> _WHAT THIS TASK INVOLVES_
Please write out, exactly as they appear, the line containing "[cli\_units](https://github.com/FRINXio/cli-units/) and" and every line after it to the end of the records, and nothing more.

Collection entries
===

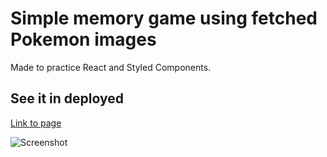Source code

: # Simple memory game using fetched Pokemon images

Made to practice React and Styled Components.

## See it in deployed

[Link to page](https://betrion.github.io/pokeMemory/)

![Screenshot](http://url/to/img.png)
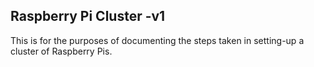 ## Raspberry Pi Cluster -v1

This is for the purposes of documenting the steps taken in setting-up a cluster of Raspberry Pis.  

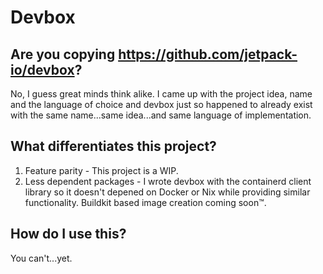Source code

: # Devbox

## Are you copying https://github.com/jetpack-io/devbox?

No, I guess great minds think alike. I came up with the project idea, name and the language of choice and devbox just so happened to already exist with the same name...same idea...and same language of implementation.

## What differentiates this project?
1. Feature parity - This project is a WIP.
1. Less dependent packages - I wrote devbox with the containerd client library so it doesn't depened on Docker or Nix while providing similar functionality. Buildkit based image creation coming soon™️.

## How do I use this?
You can't...yet.
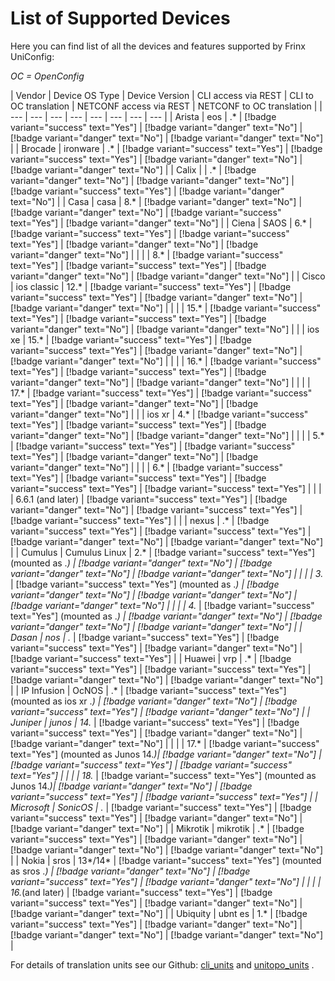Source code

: # List of Supported Devices

Here you can find list of all the devices and features supported by
Frinx UniConfig:

*OC = OpenConfig*

| Vendor | Device OS Type | Device Version | CLI access via REST | CLI to OC translation | NETCONF access via REST | NETCONF to OC translation |
| --- | --- | --- | --- | --- | --- | --- | --- |
| Arista | eos | .* | [!badge variant="success" text="Yes"] | [!badge variant="danger" text="No"] | [!badge variant="danger" text="No"] | [!badge variant="danger" text="No"] |
| Brocade | ironware | .* | [!badge variant="success" text="Yes"] | [!badge variant="success" text="Yes"] | [!badge variant="danger" text="No"] | [!badge variant="danger" text="No"] |
| Calix | | .\* | [!badge variant="danger" text="No"] | [!badge variant="danger" text="No"] | [!badge variant="success" text="Yes"] | [!badge variant="danger" text="No"] |
| Casa | casa | 8.\* | [!badge variant="danger" text="No"] | [!badge variant="danger" text="No"] | [!badge variant="success" text="Yes"] | [!badge variant="danger" text="No"] |
| Ciena | SAOS | 6.\* | [!badge variant="success" text="Yes"] | [!badge variant="success" text="Yes"] | [!badge variant="danger" text="No"] | [!badge variant="danger" text="No"] |
| | | 8.\* | [!badge variant="success" text="Yes"] | [!badge variant="success" text="Yes"] | [!badge variant="danger" text="No"] | [!badge variant="danger" text="No"] |
| Cisco | ios classic | 12.\* | [!badge variant="success" text="Yes"] | [!badge variant="success" text="Yes"] | [!badge variant="danger" text="No"] | [!badge variant="danger" text="No"] |
| | | 15.\* | [!badge variant="success" text="Yes"] | [!badge variant="success" text="Yes"] | [!badge variant="danger" text="No"] | [!badge variant="danger" text="No"] |
| | ios xe | 15.\* | [!badge variant="success" text="Yes"] | [!badge variant="success" text="Yes"] | [!badge variant="danger" text="No"] | [!badge variant="danger" text="No"] |
| | | 16.\* | [!badge variant="success" text="Yes"] | [!badge variant="success" text="Yes"] | [!badge variant="danger" text="No"] | [!badge variant="danger" text="No"] |
| | | 17.\* | [!badge variant="success" text="Yes"] | [!badge variant="success" text="Yes"] | [!badge variant="danger" text="No"] | [!badge variant="danger" text="No"] |
| | ios xr | 4.\* | [!badge variant="success" text="Yes"] | [!badge variant="success" text="Yes"] | [!badge variant="danger" text="No"] | [!badge variant="danger" text="No"] |
| | | 5.\* | [!badge variant="success" text="Yes"] | [!badge variant="success" text="Yes"] | [!badge variant="danger" text="No"] | [!badge variant="danger" text="No"] |
| | | 6.\* | [!badge variant="success" text="Yes"] | [!badge variant="success" text="Yes"] | [!badge variant="success" text="Yes"] | [!badge variant="success" text="Yes"] |
| | | 6.6.1 (and later) | [!badge variant="success" text="Yes"] | [!badge variant="danger" text="No"] | [!badge variant="success" text="Yes"] | [!badge variant="success" text="Yes"] |
| | nexus | .\* | [!badge variant="success" text="Yes"] | [!badge variant="success" text="Yes"] | [!badge variant="danger" text="No"] | [!badge variant="danger" text="No"] |
| Cumulus | Cumulus Linux | 2.\* | [!badge variant="success" text="Yes"] (mounted as .*) | [!badge variant="danger" text="No"] | [!badge variant="danger" text="No"] | [!badge variant="danger" text="No"] |
| | | 3.* | [!badge variant="success" text="Yes"] (mounted as .*) | [!badge variant="danger" text="No"] | [!badge variant="danger" text="No"] | [!badge variant="danger" text="No"] |
| | | 4.* | [!badge variant="success" text="Yes"] (mounted as .*) | [!badge variant="danger" text="No"] | [!badge variant="danger" text="No"] | [!badge variant="danger" text="No"] |
| Dasan | nos | .* | [!badge variant="success" text="Yes"] | [!badge variant="success" text="Yes"] | [!badge variant="danger" text="No"] | [!badge variant="success" text="Yes"] |
| Huawei | vrp | .\* | [!badge variant="success" text="Yes"] | [!badge variant="success" text="Yes"] | [!badge variant="danger" text="No"] | [!badge variant="danger" text="No"] |
| IP Infusion | OcNOS | .\* | [!badge variant="success" text="Yes"] (mounted as ios xr .*) | [!badge variant="danger" text="No"] | [!badge variant="success" text="Yes"] | [!badge variant="danger" text="No"] |
| Juniper | junos | 14.* | [!badge variant="success" text="Yes"] | [!badge variant="success" text="Yes"] | [!badge variant="danger" text="No"] | [!badge variant="danger" text="No"] |
| | | 17.\* | [!badge variant="success" text="Yes"] (mounted as Junos 14.*)| [!badge variant="danger" text="No"] | [!badge variant="success" text="Yes"] | [!badge variant="success" text="Yes"] |
| | | 18.* | [!badge variant="success" text="Yes"] (mounted as Junos 14.*)| [!badge variant="danger" text="No"] | [!badge variant="success" text="Yes"] | [!badge variant="success" text="Yes"] |
| Microsoft | SonicOS | .* | [!badge variant="success" text="Yes"] | [!badge variant="success" text="Yes"] | [!badge variant="danger" text="No"] | [!badge variant="danger" text="No"] |
| Mikrotik | mikrotik | .\* | [!badge variant="success" text="Yes"] | [!badge variant="danger" text="No"] | [!badge variant="danger" text="No"] | [!badge variant="danger" text="No"] |
| Nokia | sros | 13\*/14\* | [!badge variant="success" text="Yes"] (mounted as sros .*) | [!badge variant="danger" text="No"] | [!badge variant="success" text="Yes"] | [!badge variant="danger" text="No"] |
| | | 16.*(and later) | [!badge variant="success" text="Yes"] | [!badge variant="success" text="Yes"] | [!badge variant="danger" text="No"] | [!badge variant="danger" text="No"] |
| Ubiquity | ubnt es | 1.\* | [!badge variant="success" text="Yes"] | [!badge variant="danger" text="No"] | [!badge variant="danger" text="No"] | [!badge variant="danger" text="No"] |

For details of translation units see our Github:
[cli\_units](https://github.com/FRINXio/cli-units/) and
[unitopo\_units](https://github.com/FRINXio/unitopo-units) .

===

> _SOLUTION TO THE EXERCISE_
[cli\_units](https://github.com/FRINXio/cli-units/) and
[unitopo\_units](https://github.com/FRINXio/unitopo-units) .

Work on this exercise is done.